The value of virtual care
Dr. Marc Robin, a family physician for more than 20 years, describes employer-paid virtual care as a “win-win-win” for governments, patients and employers. “Employer-funded virtual care is accessible to 10 million Canadians today, for which no equivalent exists in the public system. This model represents a new source of healthcare funding, where employers actively contribute to the health and well-being of their employees and their families,” he says.
Robin became Medical Director of Dialogue, a provider of employer-paid virtual care and division of Sun Life, in 2020. “For me it is always about putting patients first and trying to make a difference. What we are doing here is making a difference.”
For example, half of the people using Dialogue’s virtual services do not have a family physician. “Without employer-paid virtual care, their go-to would have been the emergency room. We are a good complement to the public healthcare system. We’re not competing here,” says Robin.
He adds that, should an updated interpretation of the CHA result in the discontinuation of employer-paid virtual care, even inadvertently, “the volume of patients that we are reaching today cannot just be switched over to the public system. We urge the federal government to encourage and allow employer-funded virtual care to continue because failing to do so risks further exacerbating accessibility issues and hindering our healthcare system’s ability to properly care for Canadians.”
Dialogue has sponsored third-party research studies to further demonstrate the value of employer-paid virtual care. An economic analysis in 2022 found that each virtual consultation saves the Canadian healthcare system $52 on average due to reduced public payments to physician and emergency departments.
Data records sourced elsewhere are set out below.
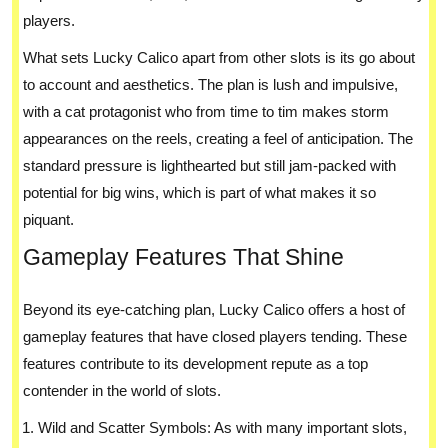
players.
What sets Lucky Calico apart from other slots is its go about
to account and aesthetics. The plan is lush and impulsive,
with a cat protagonist who from time to tim makes storm
appearances on the reels, creating a feel of anticipation. The
standard pressure is lighthearted but still jam-packed with
potential for big wins, which is part of what makes it so
piquant.
Gameplay Features That Shine
Beyond its eye-catching plan, Lucky Calico offers a host of
gameplay features that have closed players tending. These
features contribute to its development repute as a top
contender in the world of slots.
Wild and Scatter Symbols: As with many important slots,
And a survey of 1,027 employed Canadians and 86 HR professionals, conducted by Environics Research in February 2024, found:
- 82 per cent of Canadians agree employers should provide virtual health and wellness options, more so than well-being programs (54 per cent) and employee assistance programs (46 per cent).
- A strong majority of Canadians and HR leaders believe that virtual care enables faster access to care (84 per cent), prevents work absences (82 per cent), allows proactivity for individual and family health (79 per cent) and increases productivity (75 per cent).
Established in 2016, Dialogue is the virtual-care provider for more than 50,000 employers across Canada today. Retention rates are high for both employer and employee, with proven returns on investment and high satisfaction scores.
“I take the 8:00 am shift typically and I often see parents who wake up with a sick kid and wonder, ‘Can I go to work? Can they go to daycare?’ They are often stressed,” says Robin. “You’re able to sort everything out before 8:30 and it’s hard to describe their gratitude. It’s a really good feeling.”